- **WHAT THIS TASK INVOLVES**: Repeat the records below word for word and omit each image.

Stored data entries:
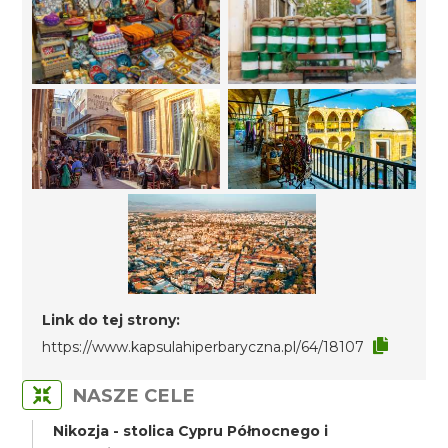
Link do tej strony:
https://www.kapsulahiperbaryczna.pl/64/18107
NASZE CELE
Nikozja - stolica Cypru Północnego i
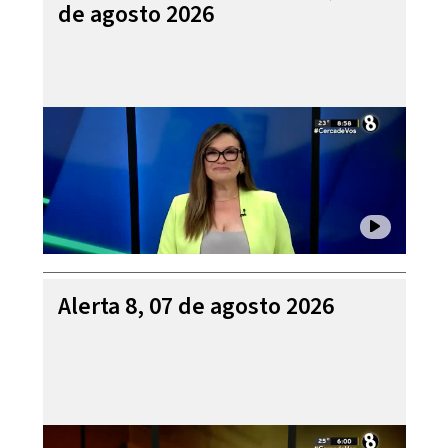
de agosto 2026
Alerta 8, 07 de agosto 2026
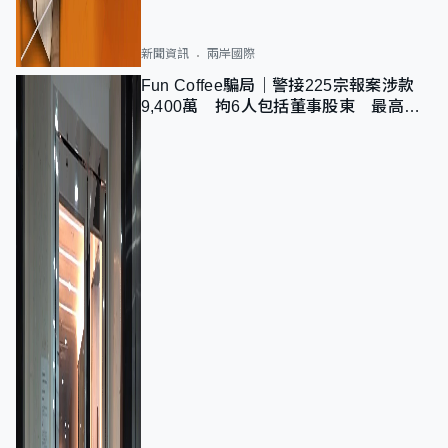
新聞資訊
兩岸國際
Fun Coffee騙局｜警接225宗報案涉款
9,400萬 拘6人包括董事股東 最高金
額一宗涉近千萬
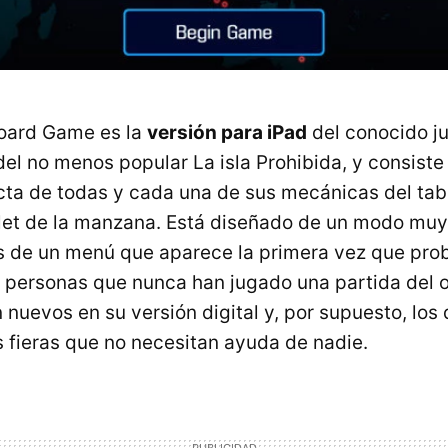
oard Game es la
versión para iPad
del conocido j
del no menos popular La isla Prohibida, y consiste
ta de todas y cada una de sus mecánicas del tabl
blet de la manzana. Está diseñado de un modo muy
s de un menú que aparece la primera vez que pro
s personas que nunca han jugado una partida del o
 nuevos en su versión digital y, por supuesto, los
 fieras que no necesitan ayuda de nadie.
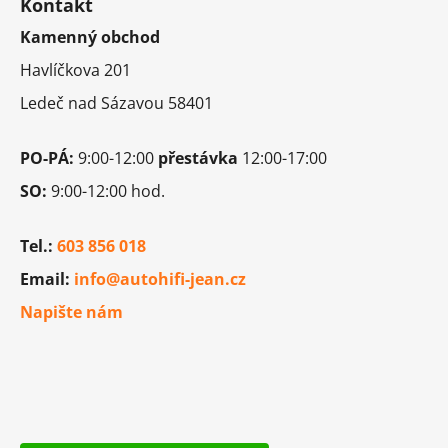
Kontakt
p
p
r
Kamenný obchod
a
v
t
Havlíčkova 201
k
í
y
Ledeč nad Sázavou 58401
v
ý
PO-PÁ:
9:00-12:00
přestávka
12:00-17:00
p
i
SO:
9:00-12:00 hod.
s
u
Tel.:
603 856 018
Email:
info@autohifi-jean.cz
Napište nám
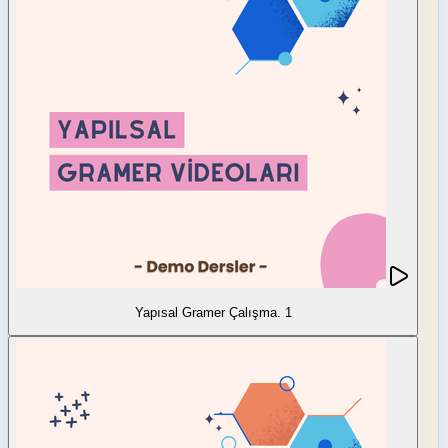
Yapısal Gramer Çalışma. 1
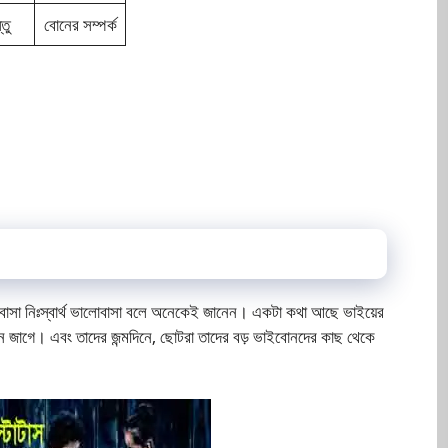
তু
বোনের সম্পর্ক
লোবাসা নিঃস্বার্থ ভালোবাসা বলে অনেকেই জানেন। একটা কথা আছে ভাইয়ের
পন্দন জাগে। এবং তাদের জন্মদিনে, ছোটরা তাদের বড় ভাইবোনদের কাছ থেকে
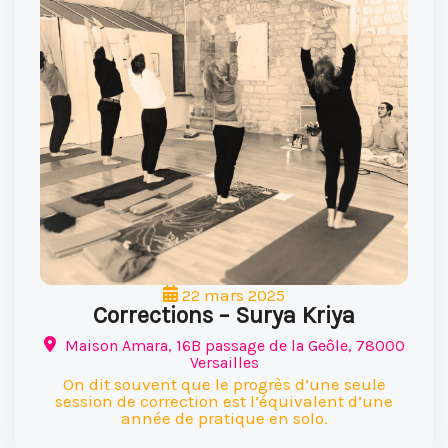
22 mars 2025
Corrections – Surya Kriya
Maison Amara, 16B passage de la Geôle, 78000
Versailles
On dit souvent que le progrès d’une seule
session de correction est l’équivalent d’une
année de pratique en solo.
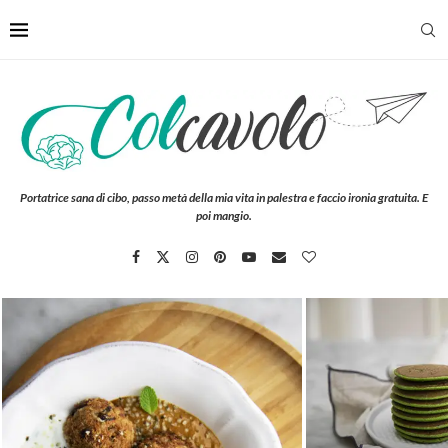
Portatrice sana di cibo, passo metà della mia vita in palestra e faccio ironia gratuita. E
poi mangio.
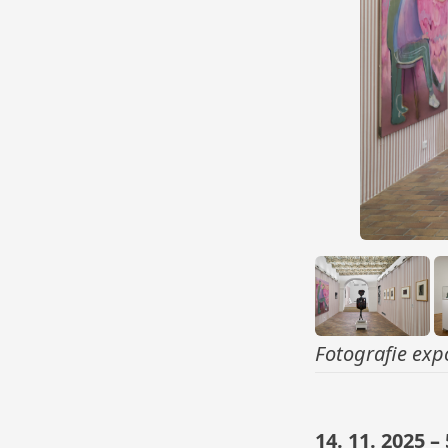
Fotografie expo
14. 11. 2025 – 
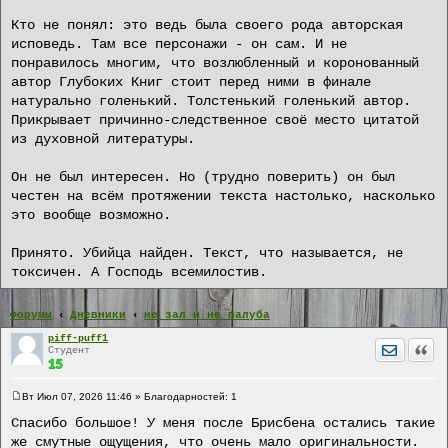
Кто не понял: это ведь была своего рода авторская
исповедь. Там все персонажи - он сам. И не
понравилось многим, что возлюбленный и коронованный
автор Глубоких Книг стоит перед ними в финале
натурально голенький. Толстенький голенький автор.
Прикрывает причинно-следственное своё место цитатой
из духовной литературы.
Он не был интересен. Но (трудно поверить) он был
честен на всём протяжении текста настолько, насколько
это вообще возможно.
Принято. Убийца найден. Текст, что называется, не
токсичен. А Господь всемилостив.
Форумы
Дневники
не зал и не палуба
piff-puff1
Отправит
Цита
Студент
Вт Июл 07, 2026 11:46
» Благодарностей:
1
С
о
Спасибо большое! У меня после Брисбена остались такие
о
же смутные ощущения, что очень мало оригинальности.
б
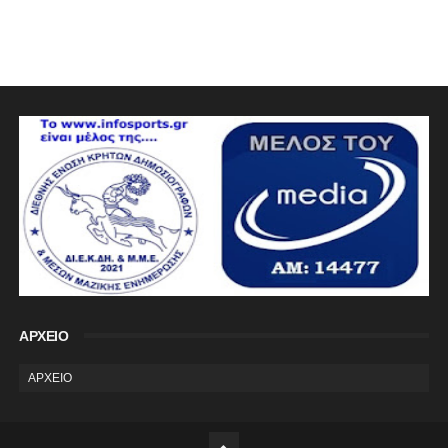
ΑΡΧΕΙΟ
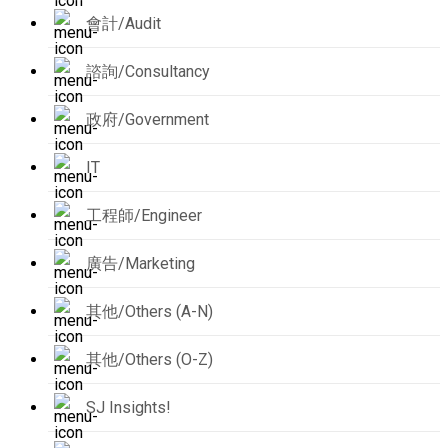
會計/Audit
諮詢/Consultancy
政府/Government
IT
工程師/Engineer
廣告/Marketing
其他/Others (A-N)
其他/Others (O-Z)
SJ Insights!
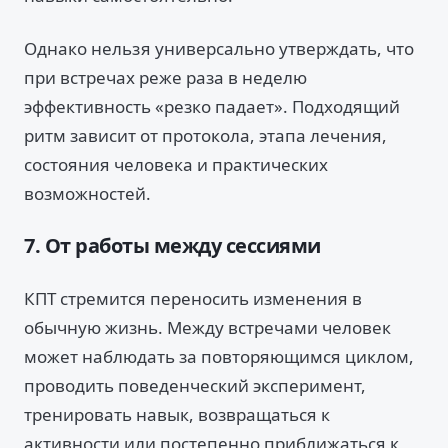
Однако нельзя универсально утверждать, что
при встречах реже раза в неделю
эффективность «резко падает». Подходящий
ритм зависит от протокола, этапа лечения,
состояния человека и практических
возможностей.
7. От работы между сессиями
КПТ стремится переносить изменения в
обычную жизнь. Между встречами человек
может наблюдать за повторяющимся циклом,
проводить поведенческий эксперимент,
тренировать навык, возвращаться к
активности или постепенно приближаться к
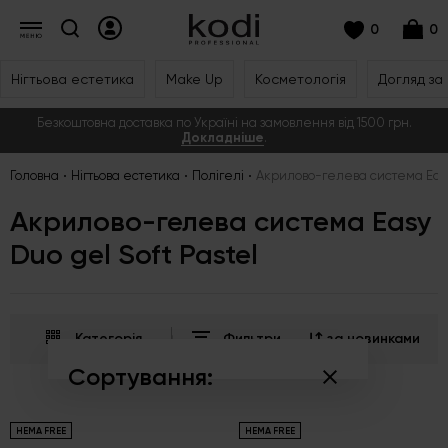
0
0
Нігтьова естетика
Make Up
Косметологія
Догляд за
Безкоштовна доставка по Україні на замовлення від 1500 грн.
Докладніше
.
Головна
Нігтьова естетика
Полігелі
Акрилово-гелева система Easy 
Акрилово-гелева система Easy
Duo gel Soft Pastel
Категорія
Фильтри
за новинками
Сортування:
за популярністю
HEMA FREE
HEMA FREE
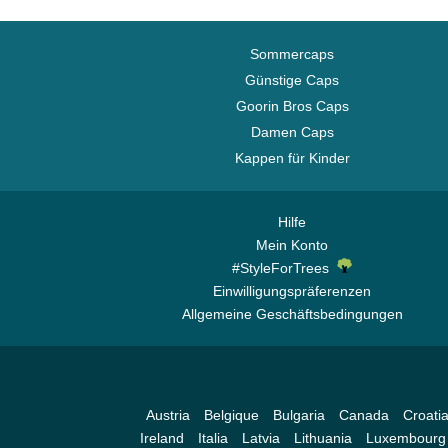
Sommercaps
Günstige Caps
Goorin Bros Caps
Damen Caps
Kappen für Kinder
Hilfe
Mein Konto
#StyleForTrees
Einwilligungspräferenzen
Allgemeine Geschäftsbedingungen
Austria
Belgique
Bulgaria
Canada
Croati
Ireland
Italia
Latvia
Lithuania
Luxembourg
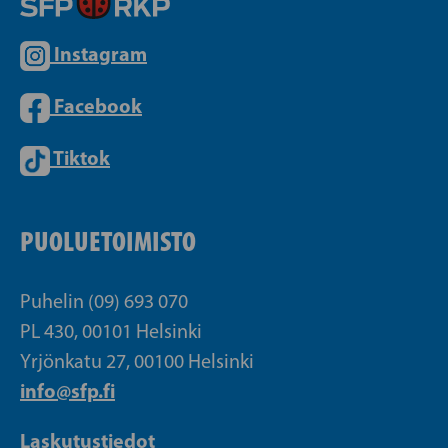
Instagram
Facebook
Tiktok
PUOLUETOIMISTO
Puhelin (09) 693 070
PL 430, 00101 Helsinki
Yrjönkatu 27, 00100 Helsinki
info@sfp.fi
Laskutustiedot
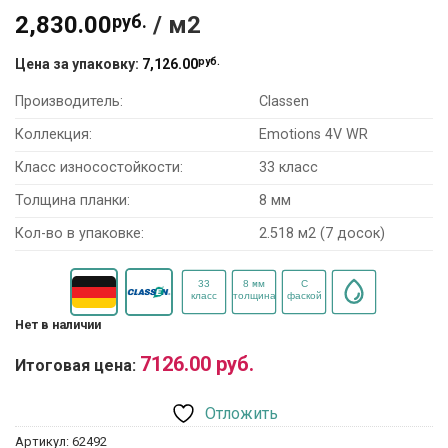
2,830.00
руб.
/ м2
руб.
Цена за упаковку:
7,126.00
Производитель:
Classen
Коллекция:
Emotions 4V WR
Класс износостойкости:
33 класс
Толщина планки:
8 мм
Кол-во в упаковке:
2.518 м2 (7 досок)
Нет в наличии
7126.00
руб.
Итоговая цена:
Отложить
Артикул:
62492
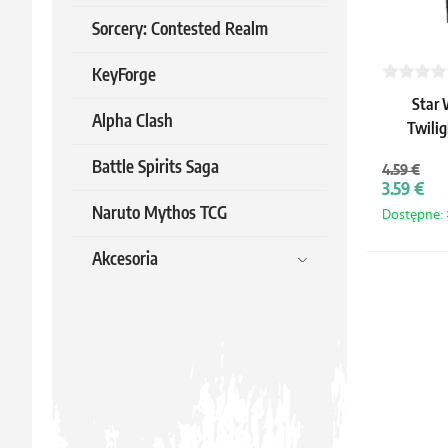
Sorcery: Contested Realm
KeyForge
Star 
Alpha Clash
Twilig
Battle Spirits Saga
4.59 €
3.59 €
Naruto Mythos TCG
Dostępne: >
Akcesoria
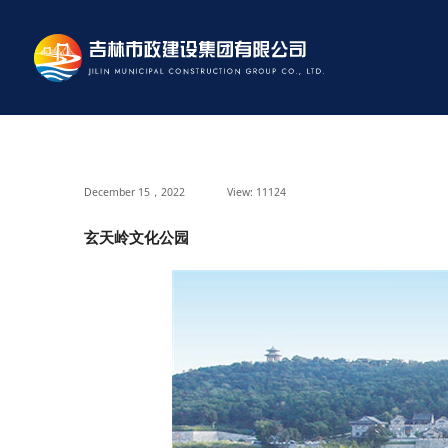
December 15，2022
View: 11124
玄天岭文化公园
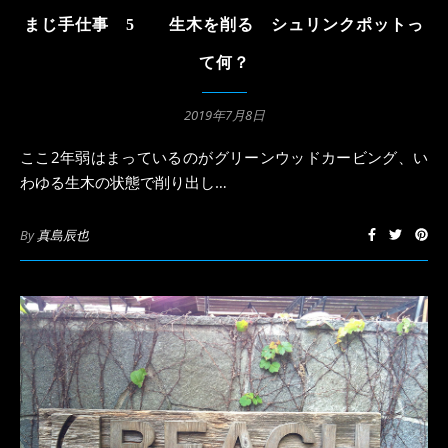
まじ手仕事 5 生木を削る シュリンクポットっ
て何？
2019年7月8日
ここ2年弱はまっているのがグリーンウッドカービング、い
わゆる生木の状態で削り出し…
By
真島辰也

- **ANSWER FOR THE TASK**:
Link do tej strony:
https://www.kapsulahiperbaryczna.pl/64/18107
NASZE CELE
Nikozja - stolica Cypru Północnego i
de agosto 2026
Alerta 8, 07 de agosto 2026
新聞資訊
兩岸國際
Fun Coffee騙局｜警接225宗報案涉款
9,400萬 拘6人包括董事股東 最高金
額一宗涉近千萬
oard Game es la
versión para iPad
del conocido j
del no menos popular La isla Prohibida, y consiste
ta de todas y cada una de sus mecánicas del tabl
blet de la manzana. Está diseñado de un modo muy
s de un menú que aparece la primera vez que pro
s personas que nunca han jugado una partida del o
 nuevos en su versión digital y, por supuesto, los
 fieras que no necesitan ayuda de nadie.
Kontakt
p
p
r
Kamenný obchod
a
v
t
Havlíčkova 201
k
í
y
Ledeč nad Sázavou 58401
v
ý
PO-PÁ:
9:00-12:00
přestávka
12:00-17:00
p
i
SO:
9:00-12:00 hod.
s
u
Tel.:
603 856 018
Email:
info@autohifi-jean.cz
Napište nám
Yapısal Gramer Çalışma. 1
তু
বোনের সম্পর্ক
লোবাসা নিঃস্বার্থ ভালোবাসা বলে অনেকেই জানেন। একটা কথা আছে ভাইয়ের
পন্দন জাগে। এবং তাদের জন্মদিনে, ছোটরা তাদের বড় ভাইবোনদের কাছ থেকে
22 mars 2025
Corrections – Surya Kriya
Maison Amara, 16B passage de la Geôle, 78000
Versailles
On dit souvent que le progrès d’une seule
session de correction est l’équivalent d’une
année de pratique en solo.
Portatrice sana di cibo, passo metà della mia vita in palestra e faccio ironia gratuita. E
poi mangio.
Fotografie expo
14. 11. 2025 – 
Кто не понял: это ведь была своего рода авторская
исповедь. Там все персонажи - он сам. И не
понравилось многим, что возлюбленный и коронованный
автор Глубоких Книг стоит перед ними в финале
натурально голенький. Толстенький голенький автор.
Прикрывает причинно-следственное своё место цитатой
из духовной литературы.
Он не был интересен. Но (трудно поверить) он был
честен на всём протяжении текста настолько, насколько
это вообще возможно.
Принято. Убийца найден. Текст, что называется, не
токсичен. А Господь всемилостив.
Форумы
Дневники
не зал и не палуба
piff-puff1
Отправит
Цита
Студент
Вт Июл 07, 2026 11:46
» Благодарностей:
1
С
о
Спасибо большое! У меня после Брисбена остались такие
о
же смутные ощущения, что очень мало оригинальности.
б
ΑΡΧΕΙΟ
會計/Audit
諮詢/Consultancy
政府/Government
IT
工程師/Engineer
廣告/Marketing
其他/Others (A-N)
其他/Others (O-Z)
SJ Insights!
Однако нельзя универсально утверждать, что
при встречах реже раза в неделю
эффективность «резко падает». Подходящий
ритм зависит от протокола, этапа лечения,
состояния человека и практических
возможностей.
7. От работы между сессиями
КПТ стремится переносить изменения в
обычную жизнь. Между встречами человек
может наблюдать за повторяющимся циклом,
проводить поведенческий эксперимент,
тренировать навык, возвращаться к
активности или постепенно приближаться к
0
0
Нігтьова естетика
Make Up
Косметологія
Догляд за
Безкоштовна доставка по Україні на замовлення від 1500 грн.
Докладніше
.
Головна
Нігтьова естетика
Полігелі
Акрилово-гелева система Easy 
Акрилово-гелева система Easy
Duo gel Soft Pastel
Категорія
Фильтри
за новинками
Сортування:
за популярністю
HEMA FREE
HEMA FREE
Sommercaps
Günstige Caps
Goorin Bros Caps
Damen Caps
Kappen für Kinder
Hilfe
Mein Konto
#StyleForTrees
Einwilligungspräferenzen
Allgemeine Geschäftsbedingungen
Austria
Belgique
Bulgaria
Canada
Croati
Ireland
Italia
Latvia
Lithuania
Luxembourg
Instagram
Facebook
Tiktok
PUOLUETOIMISTO
Puhelin (09) 693 070
PL 430, 00101 Helsinki
Yrjönkatu 27, 00100 Helsinki
info@sfp.fi
Laskutustiedot
2,830.00
руб.
/ м2
руб.
Цена за упаковку:
7,126.00
Производитель:
Classen
Коллекция:
Emotions 4V WR
Класс износостойкости:
33 класс
Толщина планки:
8 мм
Кол-во в упаковке:
2.518 м2 (7 досок)
Нет в наличии
7126.00
руб.
Итоговая цена:
Отложить
Артикул:
62492
Sorcery: Contested Realm
KeyForge
Star 
Alpha Clash
Twilig
Battle Spirits Saga
4.59 €
3.59 €
Naruto Mythos TCG
Dostępne: >
Akcesoria
December 15，2022
View: 11124
玄天岭文化公园
まじ手仕事 5 生木を削る シュリンクポットっ
て何？
2019年7月8日
ここ2年弱はまっているのがグリーンウッドカービング、い
わゆる生木の状態で削り出し…
By
真島辰也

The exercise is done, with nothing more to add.